Concurrency is the 'tricky bit' of the 'algorithms' pillar .
 The Four arbitrary pillars of computing (algorithms, languages, systems, and data structures) I
Threading creates new OS-level threads, but whenever your code is being run by the bytecode interpreter, Python holds the global interpreter lock. This is released during I/O operations and a lot of the built-in functions, and you can release it in any C or Cython extension code you write. If you're running into Python speed bottlenecks, you can usually get significant speedups with very little effort by moving the bottlenecky code to Cython and maybe adding a few type declarations.
Multiprocessing spawns a pool of worker processes and doles out tasks to them by serializing the data and using local sockets for IPC. This naturally has a lot of overhead, and there's some subtlety with the data serialization. So, be aware of that.

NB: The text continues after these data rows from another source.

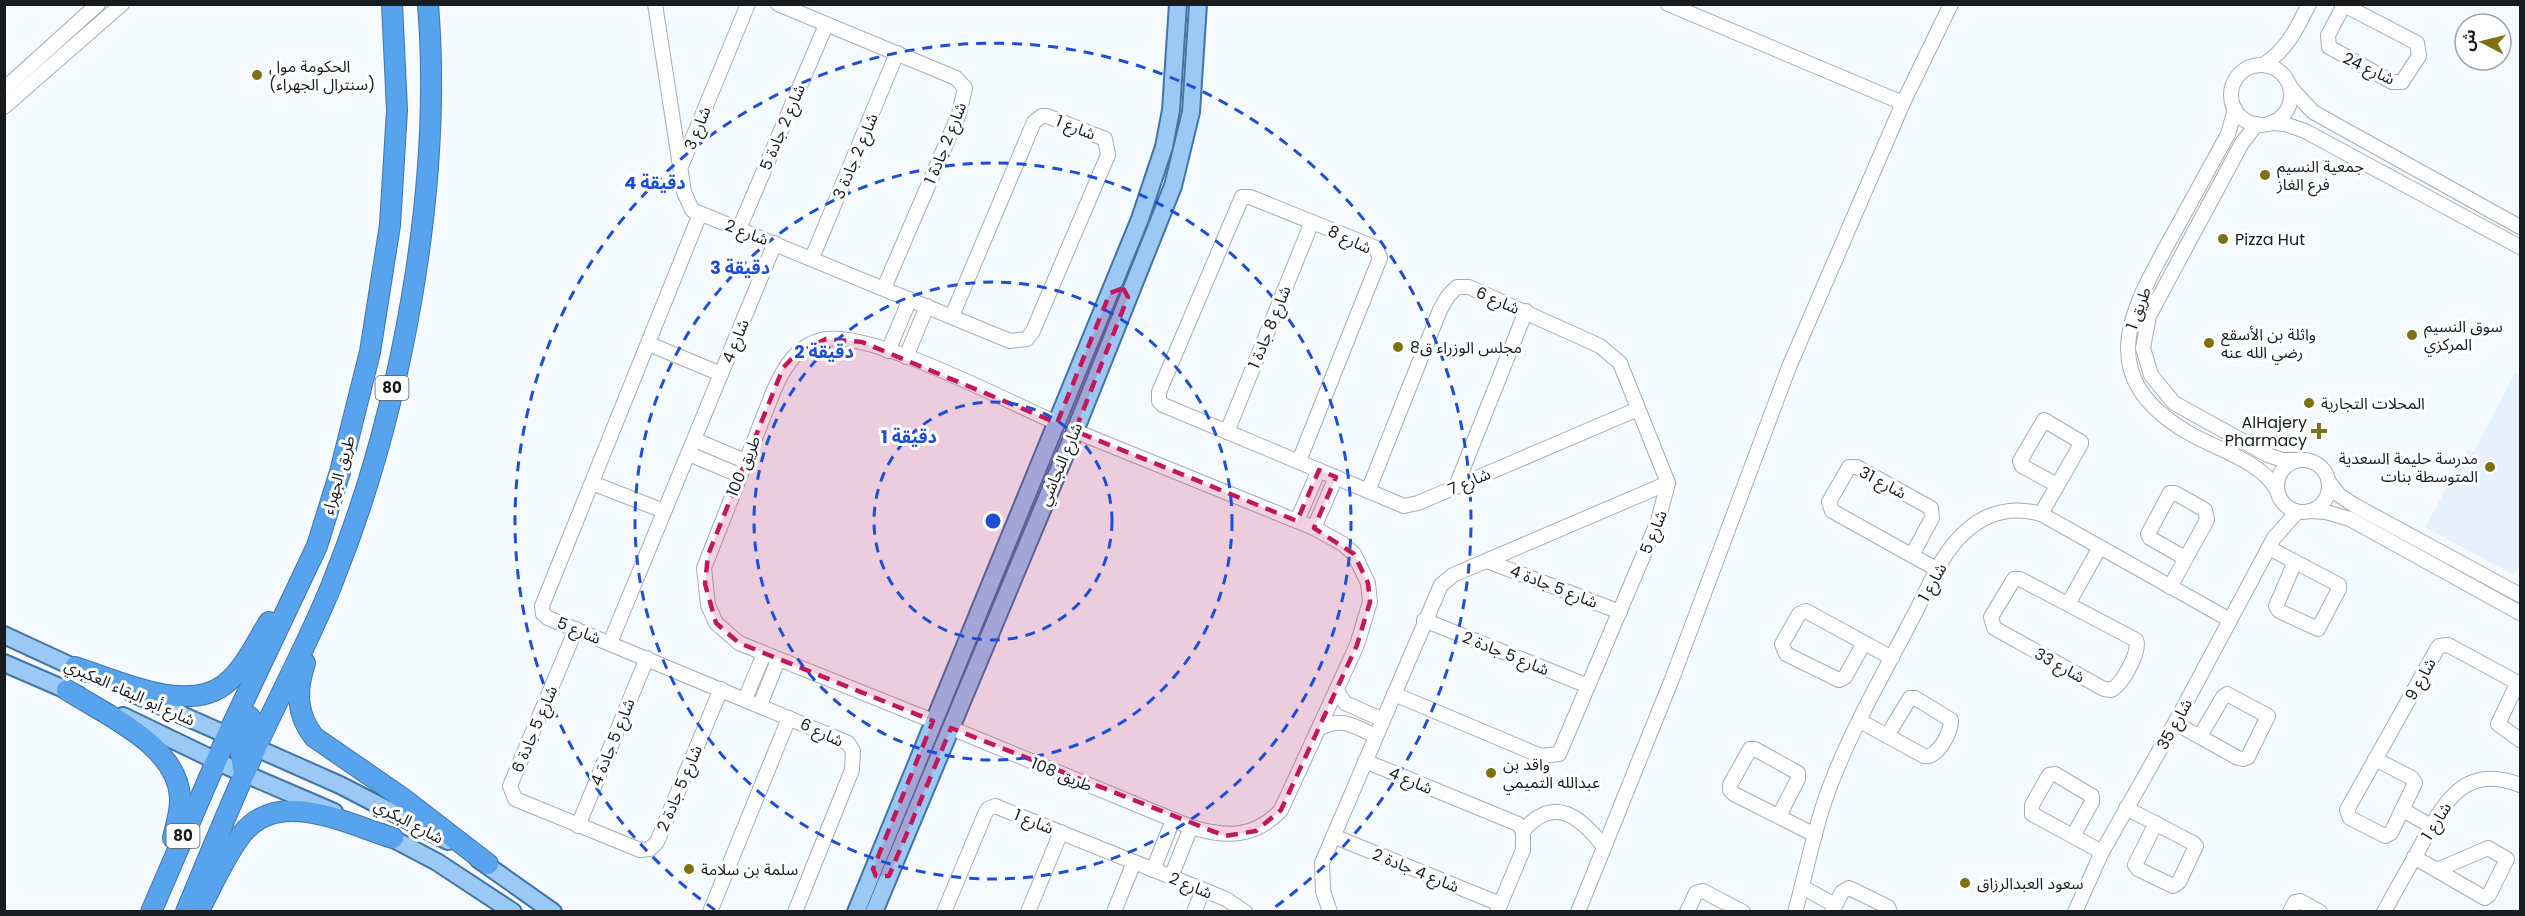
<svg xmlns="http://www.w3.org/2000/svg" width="2525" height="916" viewBox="0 0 2525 916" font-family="Poppins,'Noto Sans Arabic',sans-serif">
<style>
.built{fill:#e7f1fd}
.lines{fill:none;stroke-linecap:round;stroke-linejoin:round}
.minor-casing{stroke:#a6adb5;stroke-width:16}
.major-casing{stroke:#4274a6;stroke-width:20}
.highway-casing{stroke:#4274a6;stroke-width:22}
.minor{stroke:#fff;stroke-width:14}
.major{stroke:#9bc8f5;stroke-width:16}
.highway{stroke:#58a3ee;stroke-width:20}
.marked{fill:#c2185b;fill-opacity:0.2;stroke:#c2185b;stroke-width:4.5;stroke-dasharray:12 8;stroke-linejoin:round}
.ring{fill:none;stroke:#1d4ed8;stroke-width:3;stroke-dasharray:10 8}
.poi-dot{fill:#7f7111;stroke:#fff;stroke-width:2}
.labels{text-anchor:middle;stroke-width:6;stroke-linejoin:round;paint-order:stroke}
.shield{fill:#fff;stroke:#5e6062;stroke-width:1.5}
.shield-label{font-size:15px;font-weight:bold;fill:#191c1f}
.poi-label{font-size:16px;fill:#191c1f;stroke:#fff;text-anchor:start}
.street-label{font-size:16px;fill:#191c1f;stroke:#fff}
.centre{fill:#1d4ed8;stroke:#fff;stroke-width:3}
.ring-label{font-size:18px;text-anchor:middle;font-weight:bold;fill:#1d4ed8;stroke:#fff;stroke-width:6;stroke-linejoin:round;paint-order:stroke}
</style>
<rect width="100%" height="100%" fill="#f5fafe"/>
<!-- built -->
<path class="built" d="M 2515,373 L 2520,377 L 2520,564 L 2514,575 L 2425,527 L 2468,449 L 2474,452 Z"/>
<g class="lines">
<!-- minor casing -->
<g class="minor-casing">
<g id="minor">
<path d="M 655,4 L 684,192 L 692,210 L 1010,341 L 1027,339 L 1033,331 L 1108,155 L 1105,139 L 1047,116 L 1042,116 L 1034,122 L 952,316"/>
<path d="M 778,4 L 956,78 L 965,88 L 959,114 L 884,288"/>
<path d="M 1668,4 L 1903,103"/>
<path d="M 2343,4 L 2344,5 L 2417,43 L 2419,56 L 2402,82 L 2392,82 L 2329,47 L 2328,35 L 2344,5"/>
<path d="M 2263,65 C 2287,50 2297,28 2309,4"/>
<circle cx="2261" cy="95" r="30"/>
<path d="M 2290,87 L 2313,112 L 2520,227"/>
<path d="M 4,89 L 98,4"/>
<path d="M 4,107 L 122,4"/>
<path d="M 2235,109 L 2228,134 C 2209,169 2190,203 2171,238 C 2130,312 2093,376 2187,432 C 2215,449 2260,460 2277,490"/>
<path d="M 2272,123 L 2285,124 L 2305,131 L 2520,247"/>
<path d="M 2257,124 L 2242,143 L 2149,316 L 2143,348 L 2151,375 L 2174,403 L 2268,455 L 2282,460 L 2298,460"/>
<path d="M 682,164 L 748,4"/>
<path d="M 700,214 L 542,606 L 543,614 L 548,618 L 848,743 L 853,751 L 852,770 L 795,912"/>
<path d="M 739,229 L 826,25"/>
<path d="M 812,258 L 897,53"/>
<path d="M 649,344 L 721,374"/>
<path d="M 888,351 L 910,299"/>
<path d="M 906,357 L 927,306"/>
<path d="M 1227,432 L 1312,222"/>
<path d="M 695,440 L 745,461"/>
<path d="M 689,454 L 739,475"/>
<circle cx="2303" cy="486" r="26"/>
<path d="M 1299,461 L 1380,258 L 1376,248 L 1369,245 L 1250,197 L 1242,197 L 1159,392 L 1159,401 L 1163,405 L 1404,506 L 1418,503 L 1638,409"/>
<path d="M 2329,482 L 2339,495 L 2354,505 L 2520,595"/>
<path d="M 592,483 L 664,511"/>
<path d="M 1456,486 L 1526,311"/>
<path d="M 1368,491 L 1440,310 L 1448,296 L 1457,287 L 1469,287 L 1600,346 L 1620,363 L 1668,483 L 1658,521 L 1559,754 L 1541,756 L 1394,694"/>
<path d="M 2310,511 L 2326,512 L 2350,519 L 2520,613"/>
<path d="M 2041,514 L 2081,444 L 2081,442 L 2044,420 L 2020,461 L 2022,466 L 2057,485"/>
<path d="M 1297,521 L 1319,470"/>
<path d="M 1314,528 L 1336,477"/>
<path d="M 2269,548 L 2339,585 L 2339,589 L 2318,629 L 2279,611 L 2276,606 L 2295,562"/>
<path d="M 1912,555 L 1932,518 L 1931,508 L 1857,467 L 1849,467 L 1829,502 L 1832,511 L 1938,570"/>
<path d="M 1487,561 L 1620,612"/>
<path d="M 2014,579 L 2020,579 L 2136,640 C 2141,651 2122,685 2111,690 L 2104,689 L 1994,628 L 1991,617 Z"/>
<path d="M 2170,587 L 2207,520 L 2205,510 L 2175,493 L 2170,493 L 2148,534 L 2150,538 L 2185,558"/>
<path d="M 2068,604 L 2100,547"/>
<path d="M 1424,620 L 1588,686"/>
<path d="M 576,629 L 510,786 L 515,799 L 640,850 L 650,849 L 657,842 L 721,689"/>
<path d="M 610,643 L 775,243"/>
<path d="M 1864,643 L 1845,677 L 1839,680 L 1786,654 L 1782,644 L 1799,614 L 1806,611 L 1892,658"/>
<path d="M 2518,682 L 2498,724 L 2520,740"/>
<path d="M 1336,690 L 1345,703 L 1383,720"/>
<path d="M 745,699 L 764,654"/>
<path d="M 760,705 L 778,660"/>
<path d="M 933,721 L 739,643 L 716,623 L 708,605 L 704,568 L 774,390 C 784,367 798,343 827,339 C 878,333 1006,401 1057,423"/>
<path d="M 1860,721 L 1924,756 C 1937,759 1951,733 1951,720 L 1915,698 L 1910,698 L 1887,736"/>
<path d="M 2175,723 L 2238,758 L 2243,759 L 2248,757 L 2268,716 L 2227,694 L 2223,697 L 2200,736"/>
<path d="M 951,728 L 1191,827 C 1226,838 1255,838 1281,810 L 1357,645 L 1370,602 L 1368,583 L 1354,554 L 1343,544 L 1314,528 L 1075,431"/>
<path d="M 1320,728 C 1343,716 1355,727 1376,736"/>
<path d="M 2375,759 L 2412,778 L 2415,783 L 2391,833 L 2385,836 L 2350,818 L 2347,810 L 2437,649 L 2439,646 L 2448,645 L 2520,684"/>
<path d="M 1365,761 L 1518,824 L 1523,831 L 1523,850 L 1497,912"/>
<path d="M 2126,808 L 2193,843 L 2196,846 L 2179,882 L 2173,886 L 2138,869 L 2135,865 L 2156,823"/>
<path d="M 2403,810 L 2431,826"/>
<path d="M 1779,816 L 1798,779 L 1798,773 L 1755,749 L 1750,749 L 1730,785 L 1730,790 L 1734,794 L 1815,835"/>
<path d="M 578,826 L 647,658"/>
<path d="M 1523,831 C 1554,794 1581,817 1604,847"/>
<path d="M 1333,836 L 1500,904"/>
<path d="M 2073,836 L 2092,802 L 2092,796 L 2055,774 L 2049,775 L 2032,805 L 2032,814 L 2034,815 L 2102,852"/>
<path d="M 2414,857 L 2483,897 L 2485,898 L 2489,895 L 2507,859 L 2488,848 L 2437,870"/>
<path d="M 1153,870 L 1173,820"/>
<path d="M 1171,877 L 1191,827"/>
<path d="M 1802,887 L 1835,905"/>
<path d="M 710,912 L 789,718"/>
<path d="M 944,912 L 985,814 L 988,809 L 995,806 L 1226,899 L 1245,912"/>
<path d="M 1028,912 L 1061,832"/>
<path d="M 1114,912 L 1134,862"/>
<path d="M 1194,912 L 1203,890"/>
<path d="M 1330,912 L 1323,891 L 1322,863 L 1441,585 L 1453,575 L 1668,483"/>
<path d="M 1578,912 L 1672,679 L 1789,367 L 1903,103 L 1951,4"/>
<path d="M 1687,912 L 1696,893 L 1703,891 L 1743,912"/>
<path d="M 1795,912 C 1808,866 1816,819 1834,776 C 1856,721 1886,669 1913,617 C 1928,589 1941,553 1965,532 C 1987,512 2013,506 2041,514 L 2230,620"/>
<path d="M 1832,912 L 1842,892 L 1849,888 L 1888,907 L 1890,912"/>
<path d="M 2075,912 L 2102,852 L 2175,723 L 2274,538 L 2297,512"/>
<path d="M 2290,912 L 2295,902 L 2300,901 L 2320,912"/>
<path d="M 2384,912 C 2395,891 2407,871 2418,851 C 2442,806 2462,762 2520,785"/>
</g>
</g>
<!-- major casing -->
<g class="major-casing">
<g id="major">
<path d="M 4,635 L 86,673"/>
<path d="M 4,663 L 78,695"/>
<path d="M 132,693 L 340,785 L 448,841"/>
<path d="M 123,716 L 229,767 L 334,812"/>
<path d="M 382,833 L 437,862 L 513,912"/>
<path d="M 478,859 L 553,912"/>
<path d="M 856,912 L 1140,219 L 1164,147 L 1171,110 L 1178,4"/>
<path d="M 874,912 L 1075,431 L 1173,186 L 1191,112 L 1198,4"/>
</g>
</g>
<!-- highway casing -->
<g class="highway-casing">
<g id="highway">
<path d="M 305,663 C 296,690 296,714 314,737 L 401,797 L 488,864"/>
<path d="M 75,667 C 116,680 185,714 224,685 C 244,670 256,643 269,622"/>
<path d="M 67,690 C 106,715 177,745 180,797 C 181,811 176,825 173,838"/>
<path d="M 244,774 L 239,741 L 250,717"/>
<path d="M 151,912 L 227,736 L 317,546 L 340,472 L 370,352 L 390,225 L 397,110 L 392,4"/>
<path d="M 186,912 C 211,851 236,791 263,732 C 286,683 312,634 332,584 C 401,413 443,189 428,4"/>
<path d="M 198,912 C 212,887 224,857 242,834 C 279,787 347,824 393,838"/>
</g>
</g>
<!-- minor -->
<use href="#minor" class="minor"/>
<!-- major -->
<use href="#major" class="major"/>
<!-- highway -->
<use href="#highway" class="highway"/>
</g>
<!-- marked area -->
<path class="marked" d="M 1123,288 L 1128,297 L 1075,431 L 1297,521 L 1319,470 L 1336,477 L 1314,528 L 1354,554 L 1368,583 L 1370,602 L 1357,645 L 1281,810 L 1256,831 L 1225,836 L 951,728 L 889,876 L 876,876 L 873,869 L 933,721 L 739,643 L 716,623 L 705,584 L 708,555 L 783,368 L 796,354 L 826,339 L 862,342 L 1057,423 L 1110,293 Z"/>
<!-- distance rings -->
<g class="ring">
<circle cx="993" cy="521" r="119"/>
<circle cx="993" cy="521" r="239"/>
<circle cx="993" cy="521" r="358"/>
<path d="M715 910A478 478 0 1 1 1271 910"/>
</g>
<!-- markers -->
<g class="poi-dot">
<circle cx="257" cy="75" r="6"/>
<circle cx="2265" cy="175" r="6"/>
<circle cx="2223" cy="239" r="6"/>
<circle cx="2412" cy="335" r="6"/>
<circle cx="2209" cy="343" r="6"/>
<circle cx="1398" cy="347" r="6"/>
<circle cx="2309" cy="403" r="6"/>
<path d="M2316 422h6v6h6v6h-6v6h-6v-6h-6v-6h6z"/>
<circle cx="2490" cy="467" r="6"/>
<circle cx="1491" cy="773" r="6"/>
<circle cx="689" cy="869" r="6"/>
<circle cx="1965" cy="883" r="6"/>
</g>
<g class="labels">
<!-- shield labels -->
<g class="shield">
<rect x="375.5" y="376" width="33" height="24" rx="4.5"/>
<rect x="166.5" y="824" width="33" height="24" rx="4.5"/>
</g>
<g class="shield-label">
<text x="392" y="393">80</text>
<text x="183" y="841">80</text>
</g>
<!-- poi labels -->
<g class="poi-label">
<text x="269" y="72">الحكومة مول<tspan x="269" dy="18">(سنترال الجهراء)</tspan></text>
<text x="2277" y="172">جمعية النسيم<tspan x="2277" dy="18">فرع الغاز</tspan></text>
<text x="2235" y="245">Pizza Hut</text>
<text x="2424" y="332">سوق النسيم<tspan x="2424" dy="18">المركزي</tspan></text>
<text x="2221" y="340">واثلة بن الأسقع<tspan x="2221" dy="18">رضي الله عنه</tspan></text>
<text x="1410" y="353">مجلس الوزراء ق8</text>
<text x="2321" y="409">المحلات التجارية</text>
<text x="2307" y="428" text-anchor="end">AlHajery<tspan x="2307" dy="18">Pharmacy</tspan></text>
<text x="2478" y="464" text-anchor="end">مدرسة حليمة السعدية<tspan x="2478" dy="18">المتوسطة بنات</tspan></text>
<text x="1503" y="770">واقد بن<tspan x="1503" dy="18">عبدالله التميمي</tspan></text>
<text x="701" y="875">سلمة بن سلامة</text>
<text x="1977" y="889">سعود العبدالرزاق</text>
</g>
<!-- street labels -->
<g class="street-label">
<text transform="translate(2369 68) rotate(25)" y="6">شارع 24</text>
<text transform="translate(782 127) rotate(-67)" y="6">شارع 2 جادة 5</text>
<text transform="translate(1076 127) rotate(21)" y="6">شارع 1</text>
<text transform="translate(697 128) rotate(-68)" y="6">شارع 3</text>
<text transform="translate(945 143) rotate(-68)" y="6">شارع 2 جادة 1</text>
<text transform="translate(855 156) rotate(-67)" y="6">شارع 2 جادة 3</text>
<text transform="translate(747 232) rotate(21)" y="6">شارع 2</text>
<text transform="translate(1350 239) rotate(25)" y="6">شارع 8</text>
<text transform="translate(1498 300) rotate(23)" y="6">شارع 6</text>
<text transform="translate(2138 308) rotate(-70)" y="6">طريق 1</text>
<text transform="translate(1269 327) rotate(-68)" y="6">شارع 8 جادة 1</text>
<text transform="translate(735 341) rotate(-68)" y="6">شارع 4</text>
<text transform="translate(1060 464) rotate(-67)" y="6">شارع النجاشي</text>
<text transform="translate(743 466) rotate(-68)" y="6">طريق 100</text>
<text transform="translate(338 475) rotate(-74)" y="6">طريق الجهراء</text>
<text transform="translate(1469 481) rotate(-23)" y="6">شارع 7</text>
<text transform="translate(1883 482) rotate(28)" y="6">شارع 31</text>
<text transform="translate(1653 532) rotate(-68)" y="6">شارع 5</text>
<text transform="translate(1932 582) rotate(-61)" y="6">شارع 1</text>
<text transform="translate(1554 586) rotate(21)" y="6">شارع 5 جادة 4</text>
<text transform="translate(579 630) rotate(22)" y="6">شارع 5</text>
<text transform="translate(1506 653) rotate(22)" y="6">شارع 5 جادة 2</text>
<text transform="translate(2060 665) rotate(29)" y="6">شارع 33</text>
<text transform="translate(2420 679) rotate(-61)" y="6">شارع 9</text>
<text transform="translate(130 692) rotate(24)" y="6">شارع أبو البقاء العكبري</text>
<text transform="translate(2174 724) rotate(-61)" y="6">شارع 35</text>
<text transform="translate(534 729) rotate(-67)" y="6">شارع 5 جادة 6</text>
<text transform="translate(822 732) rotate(25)" y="6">شارع 6</text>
<text transform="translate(612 742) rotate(-68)" y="6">شارع 5 جادة 4</text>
<text transform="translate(1062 774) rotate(22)" y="6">طريق 108</text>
<text transform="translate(1411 780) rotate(23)" y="6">شارع 4</text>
<text transform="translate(679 788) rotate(-67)" y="6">شارع 5 جادة 2</text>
<text transform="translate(409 821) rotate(28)" y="6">شارع البكري</text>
<text transform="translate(1034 821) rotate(22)" y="6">شارع 1</text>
<text transform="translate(2436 821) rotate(-58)" y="6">شارع 1</text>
<text transform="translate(1416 870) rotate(22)" y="6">شارع 4 جادة 2</text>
<text transform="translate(1191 885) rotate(22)" y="6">شارع 2</text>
</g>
</g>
<circle cx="993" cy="521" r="9" class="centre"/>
<g class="ring-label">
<text x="655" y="189">4 دقيقة</text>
<text x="740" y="274">3 دقيقة</text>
<text x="824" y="358">2 دقيقة</text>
<text x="909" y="443">1 دقيقة</text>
</g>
<!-- border -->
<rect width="2525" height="916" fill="none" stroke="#191c1f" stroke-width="12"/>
<!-- north arrow -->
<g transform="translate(2483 42) rotate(277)"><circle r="28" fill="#ffffff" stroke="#a3a4a5" stroke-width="1.5"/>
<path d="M0-4.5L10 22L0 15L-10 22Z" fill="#7f7111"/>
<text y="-9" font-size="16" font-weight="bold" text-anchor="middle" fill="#191c1f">ش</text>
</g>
</svg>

The nice part, though, is that you don't have the GIL, which can sometimes speed things up.
You can skip all conversation about the GIL and threads neatly by simply preferring a different concurrency model. There are plenty of ways to do this (see above re: bikesheds and their colors), but being permanently tied to CPython and the threading module is increasingly uncommon for professional Python, and it isn't as unavoidable as things like networking or even which language you're going to use.
Edit: I see that the author's in this thread. Nicely written article, but a tad hyperbolic.
What issues do you see with python2 to 3 transition?
However, from the later list, there are some really damning packages. For one, we're going to have transition off Twistd, which is much more than just an event loop. Py3 might not have enough advantage(s) to compel us to make that transition.
So, just wait to migrate until twisted is ready?
To the point of the comment you first responded to, there is lot of issues not being "solved" with respect to network libs, their upgrading to Py3, and Py3 looking to step into that arena. In other words, there is no horizon for networking libs updating, and they may feel even less motivated if the Py3 crowd is saying, "don't worry about it, because we are going to standardize our way." Does the Py3 transition-clock only start then?
I'm not actually seeing an issue with python 2 -> 3 transition which is what my original comment was asking about. I see a lot of negativity surrounding python 3 and talks of fracture, but no actual evidence of it.
Most major projects have not actually switched to Python 3, that just support it using 2to3.
I'm still not convinced about the whole Python 2 to 3 conversion being worth it (asides from the fact that not porting means your project is seen as not being actively maintained). It has led to added complexity in code so that it works on both versions, increased difficulty in packaging/distribution, having to test/debug on both versions, obsolescencing vast amounts of code that will never be ported, confusion among new users, untold man-hours being spent, ...
I don't mean to be sound so down on Python 3, but it has caused me nothing but additional work and frustration. The supposed benefits of Python 3 are still years away.
As for the GIL, the OP is right that it's a CPython implementation problem, not a structural one that has to exist in Python. There is some exciting work that has been done in the direction of fixing this at the implementation level, and we are excited about seeing how far we can take it. Stay tuned...
Also, I'm not quite clear on your issue with packaging. Can you be more specific? Compared to C, I find importing existing code to be nearly heavenly.
Regarding backwards compatibility, maybe it's an issue, maybe it's not. On the one hand it's frustrating and some people will make it an issue. On the other hand, I can't help but think of cases like Apple, where they were the first to abandon modems, serial ports, diskette drives, and CD drives—but probably made the right decision.
What do you use to package? distutils, setuptools, distribute, distutils2, pkgutils...? How to choose?
Not just network libraries; How many cli modules are there now?